Other projects have included mobilizing over 70 students of the Semester-at-Sea program for one-day beach clean up and education event. They also led a community workshop titled "Oceans: Our Passport to the Future” focused on giving the people who make a living out of the ocean a seat at the discussion table. This was complemented by having a one-on-one discussion with the fishermen community at the Mahebourg village of Mauritius to learn first-hand of the daily challenges and triumphs of people who make a living out of the sea, and gather insights from the fishermen community.

Recent efforts: One of the major outcomes of the workshop on oceans has been to create a platform that enables the fishermen community of the island to directly communicate with relevant authorities, as well as other key stakeholders. On an individual level, this program has created a greater affinity to the oceans for young people involved in the program, who were introduced to ocean exploring activities such as scuba diving. The 2015 projects include a second nationwide competition for youth — this time extending to neighboring islands such as Seychelles —  and to increase its advocacy among young people.

Learn more by going to #SeeingBlue website


G2H20: Helping People Conserve and Reuse Water

The goal of G2H20 is to tackle ground water pollution by giving grey water — which is water that has been gently used in sinks and showers — a second life. "Grey water can be reused to either sustain a kitchen garden or to simply reuse for secondary purposes like flushing and gardening," explains Tallulah D’Silva, who is Founding Curator of the Panjim Hub of the Global Shaper Community in Goa, India.

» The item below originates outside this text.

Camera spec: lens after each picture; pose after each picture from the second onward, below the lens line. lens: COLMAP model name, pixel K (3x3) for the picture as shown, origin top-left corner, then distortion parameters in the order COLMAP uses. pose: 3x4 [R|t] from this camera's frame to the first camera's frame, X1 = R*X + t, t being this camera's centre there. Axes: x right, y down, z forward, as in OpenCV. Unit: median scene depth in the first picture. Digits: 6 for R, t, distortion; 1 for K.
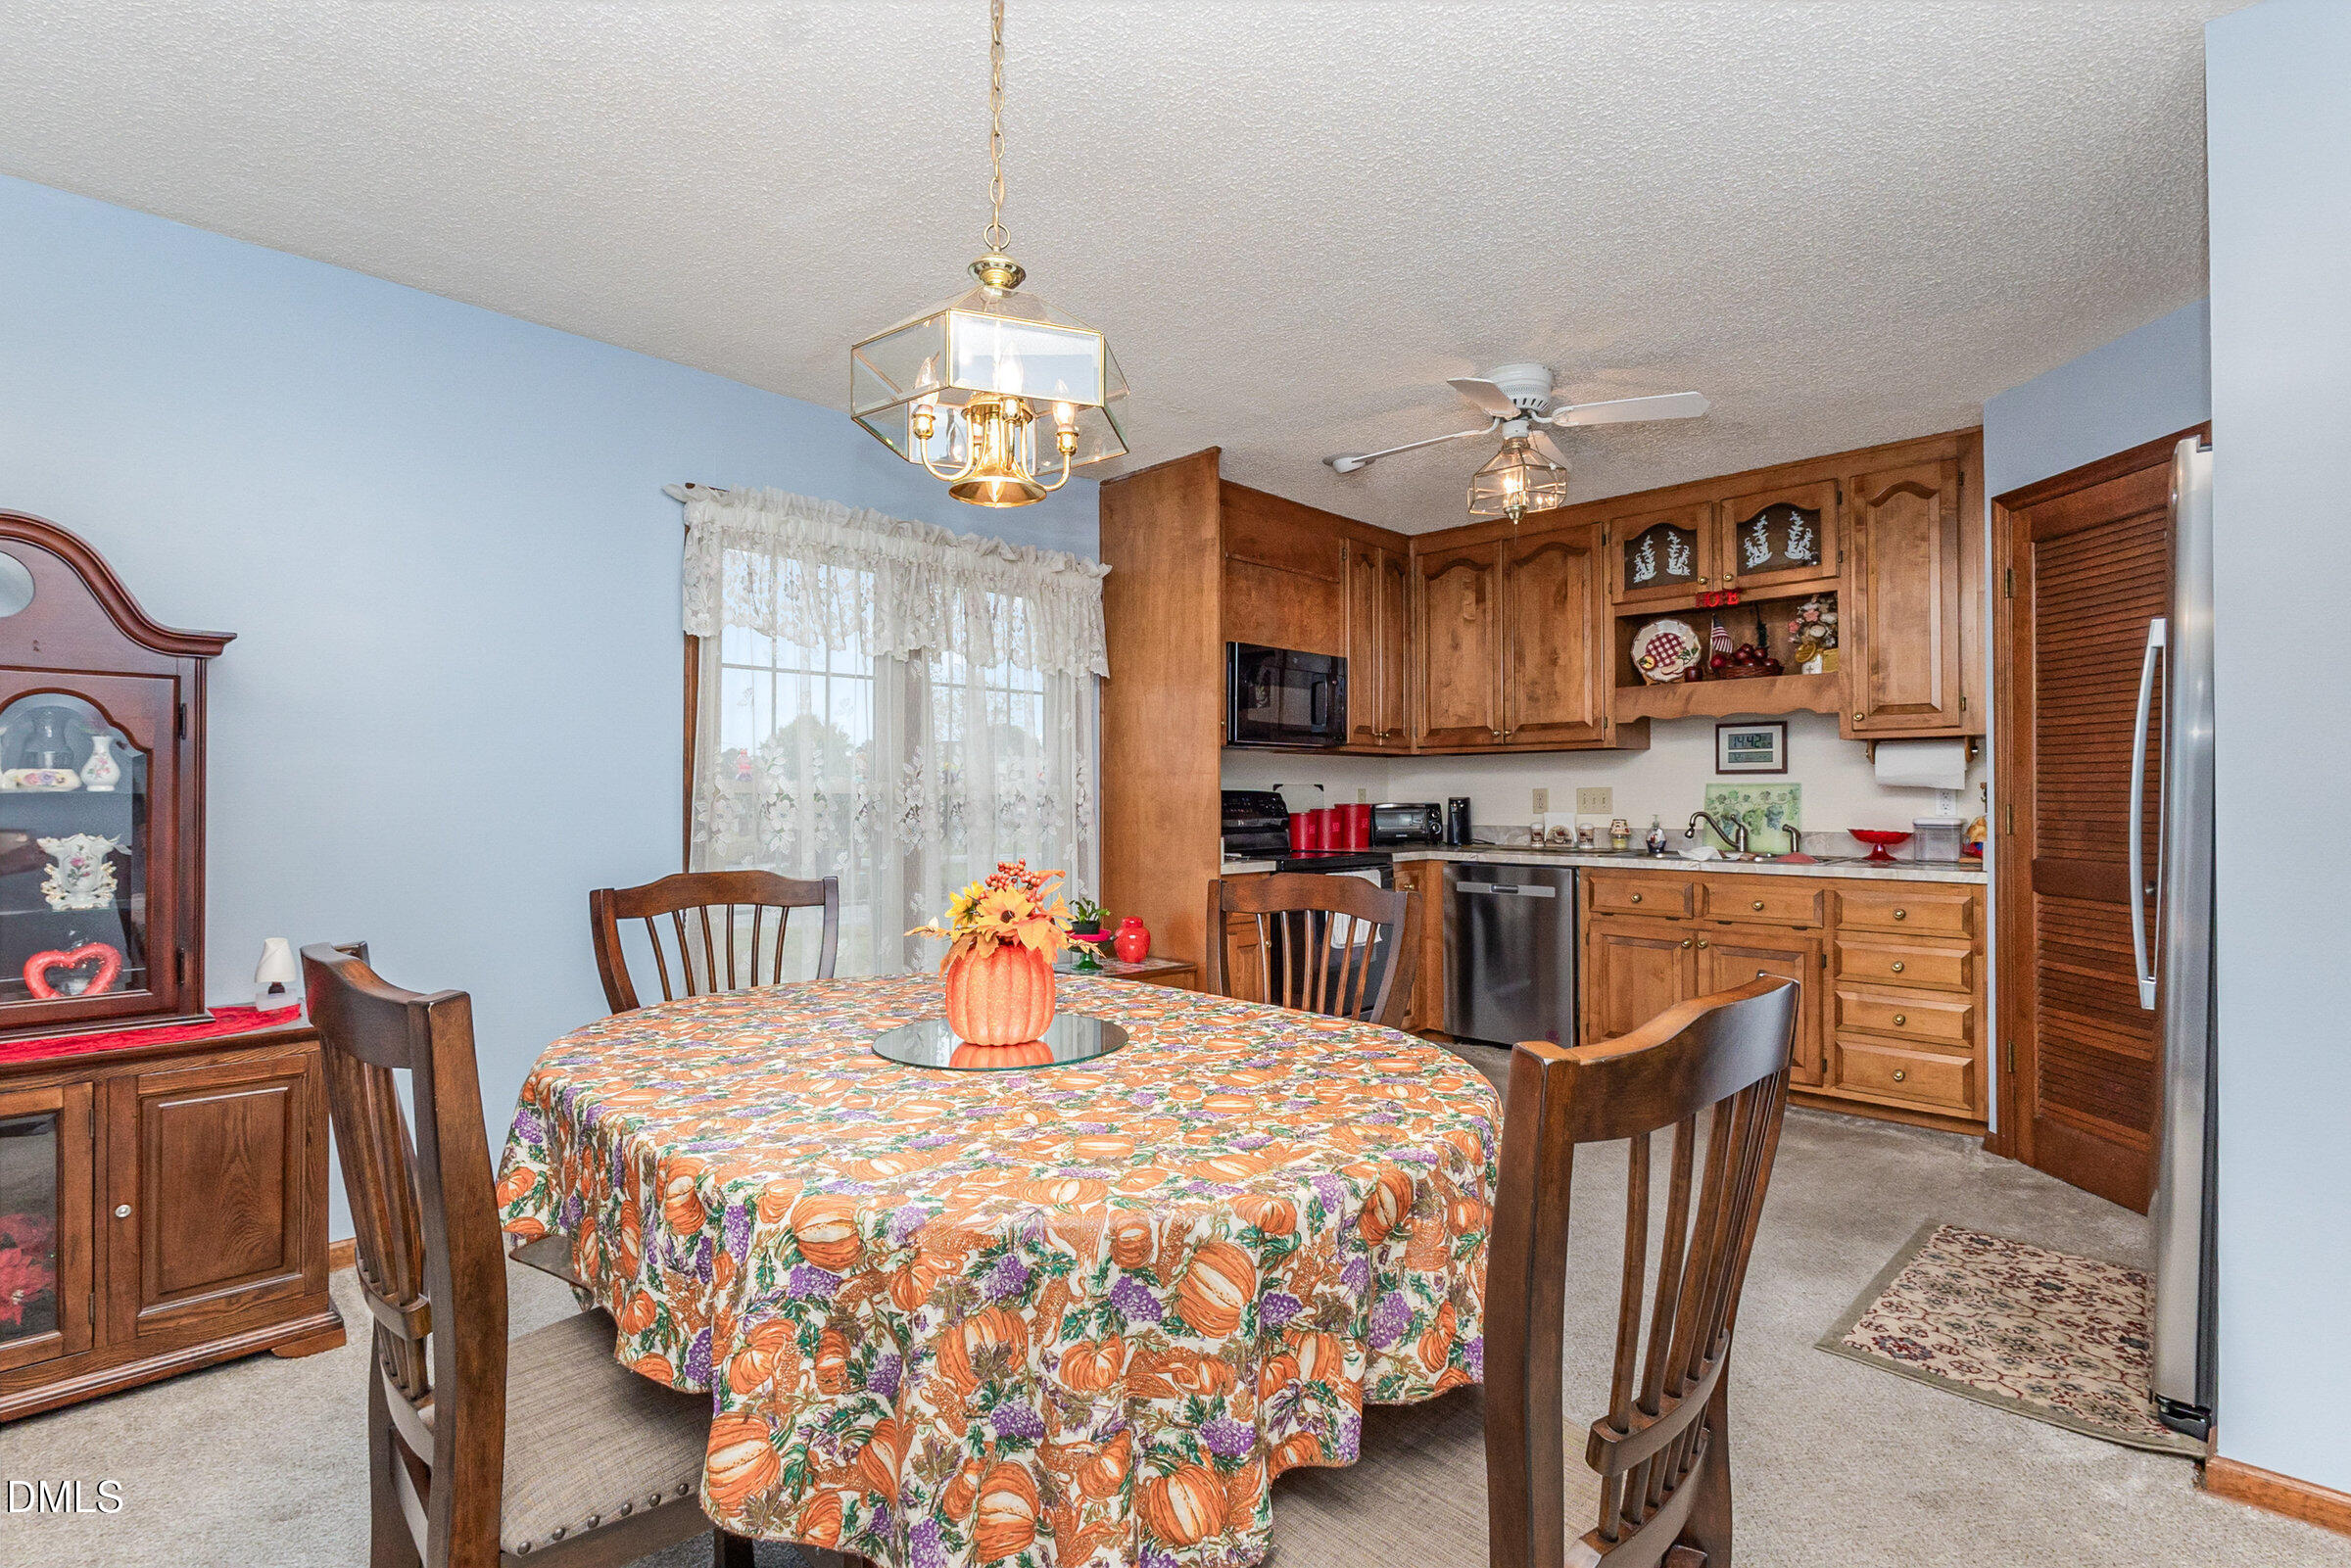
lens RADIAL K [[980.9, 0, 1179.2], [0, 980.9, 783.6], [0, 0, 1]] dist [-0.001451, -0.000104]
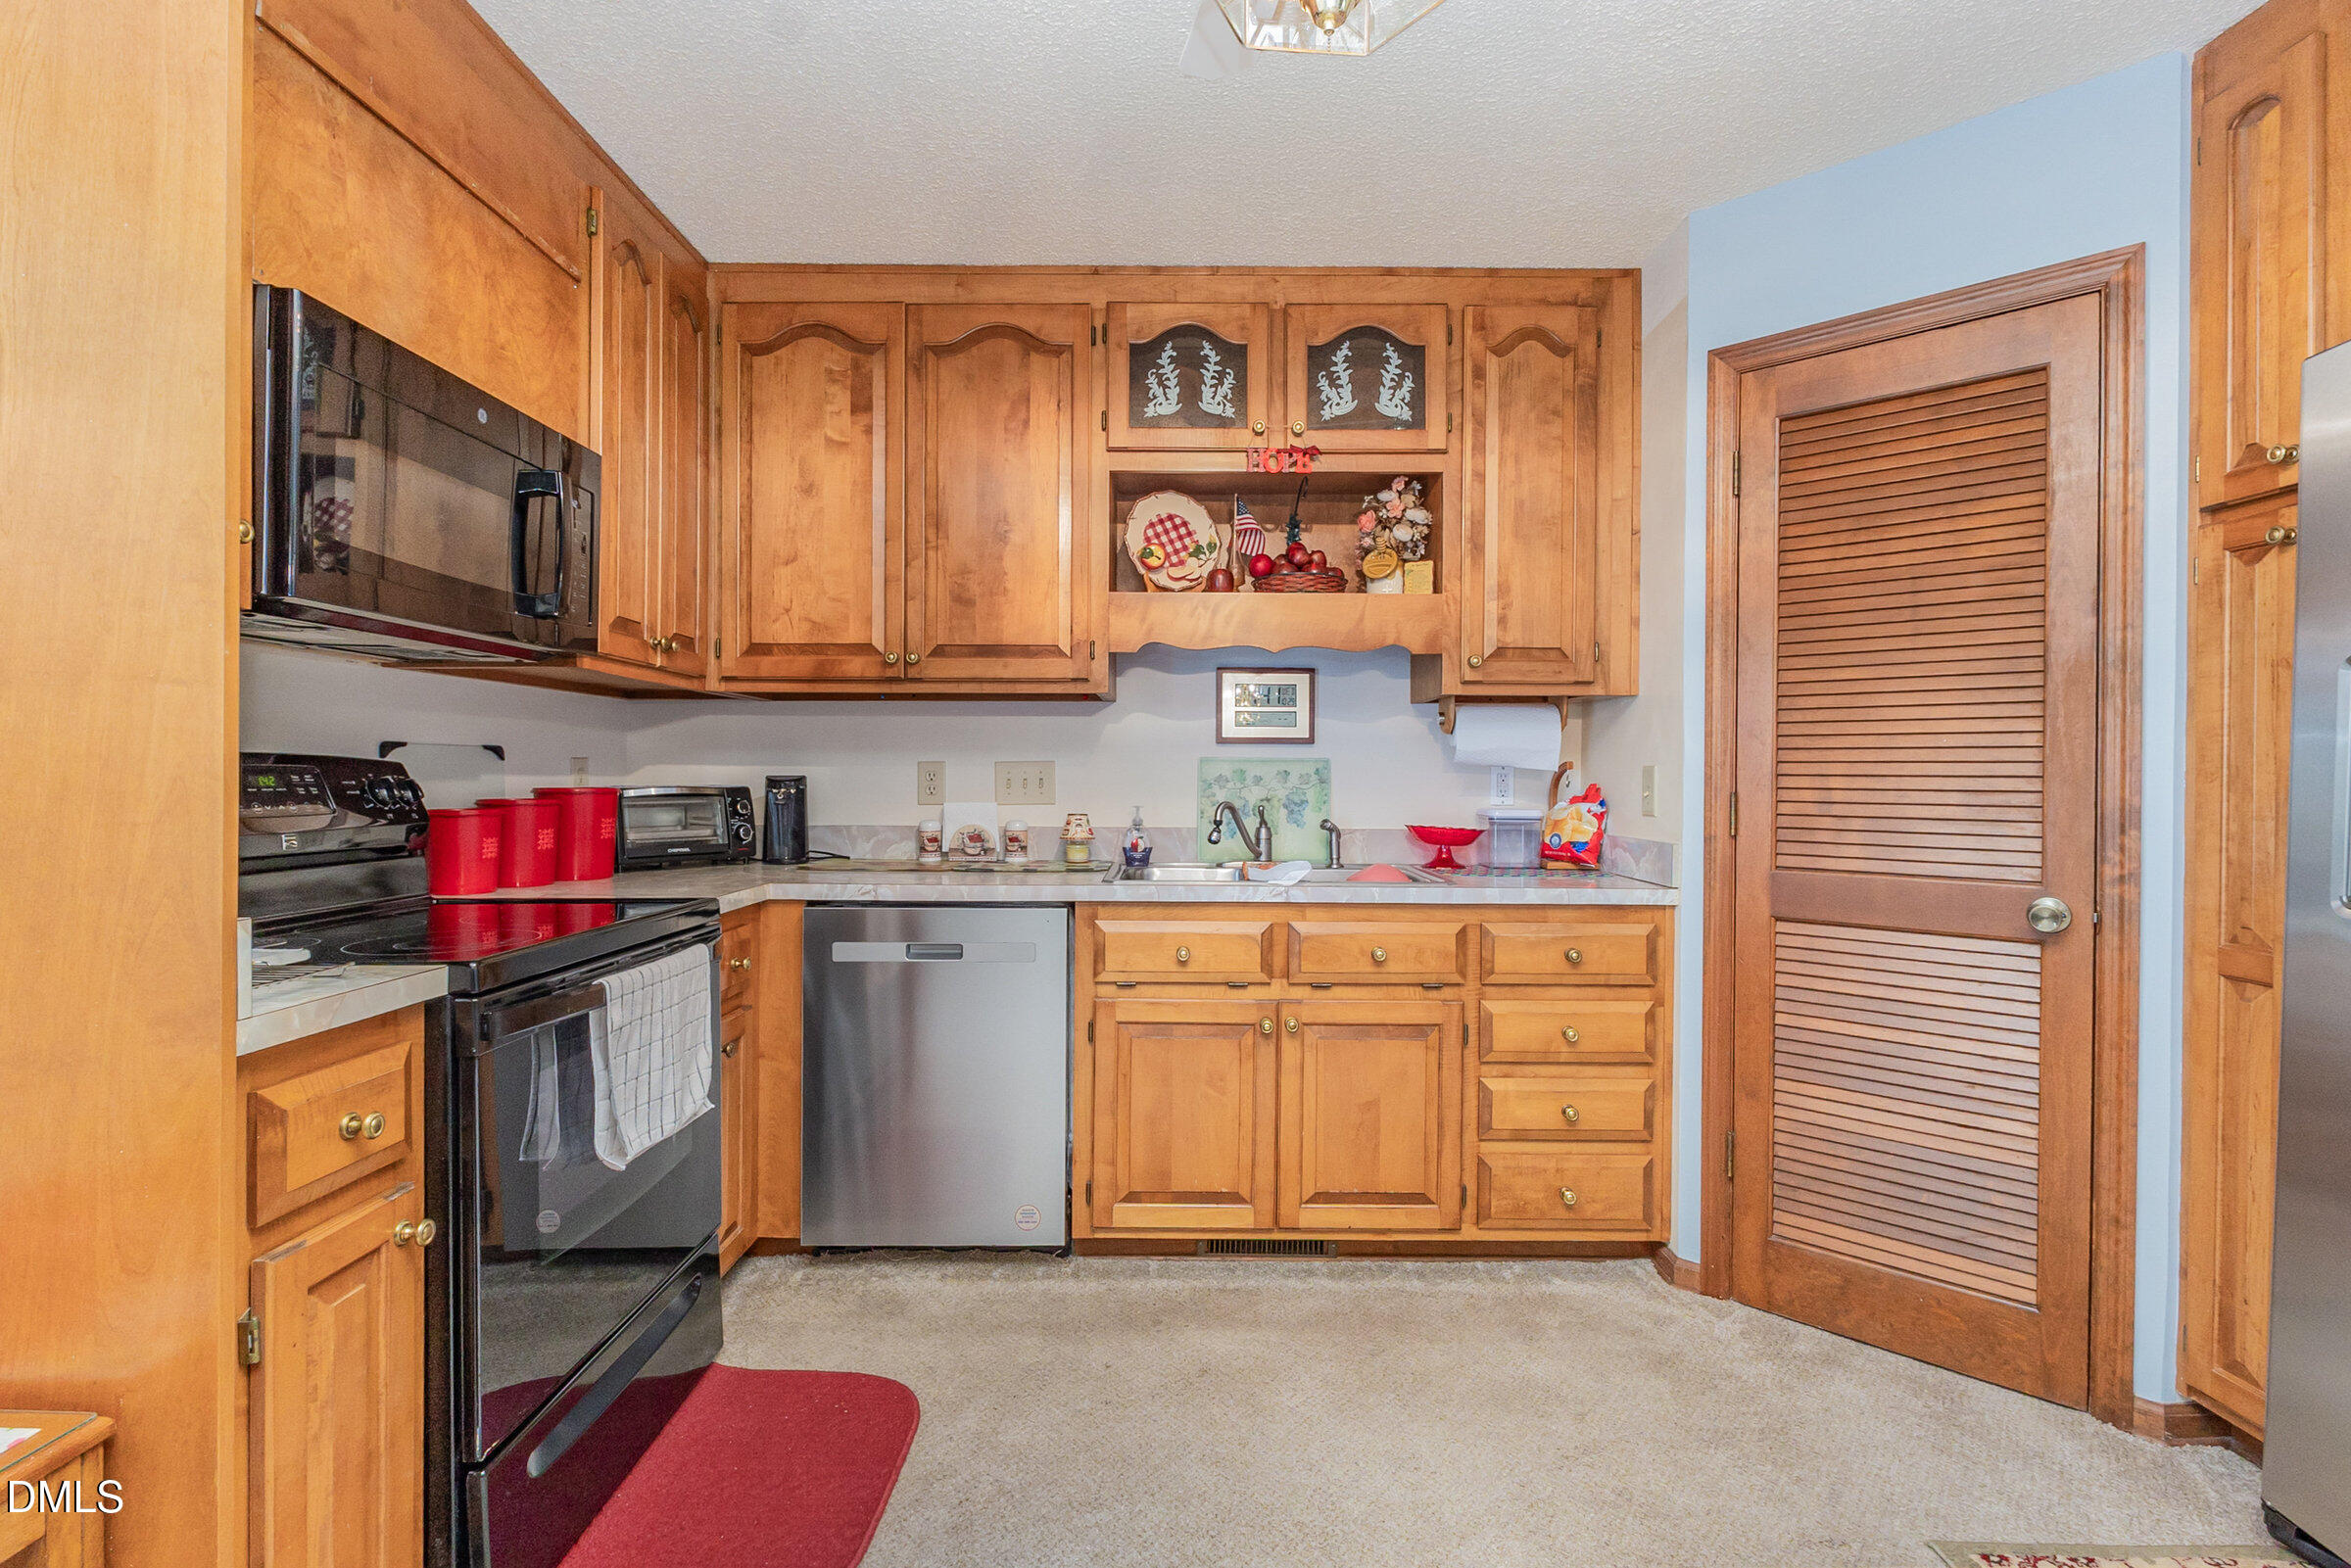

G2H20 which stands for "grey water to clean water" is a program that teaches people how to cleanse water by using a series of shallow plant beds in troughs to filter the water for reuse.

"We launched it in a few private homes more than a year ago," says D'Silva "with the intention to teach people to conserve water as well as use waste water as a resource to grow food. Goa is a coastal state and tourism is its economic driver. But over the last 40 years the coastal belt with numerous small and large hotels has grown from being pristine to crowded, polluted and saturated with issues like garbage, ground water pollution and contamination of fresh water wells with sewage. We believe we can empower local communities to take action and impact society in the most positive way."  

Recent efforts: G2H20 is promoting this filtering process to school children, teachers, ordinary citizens and institutions. "Showing students and members of the community how the system really works has had the most positive impact," explains D'Silva. "When they understand how the long term benefits will not only mitigate local issues of water pollution but also have a larger impact on sustainability, there is better understanding and students and teachers alike have rushed back to us for help in planning to set up a root zone grey water system for their school or college."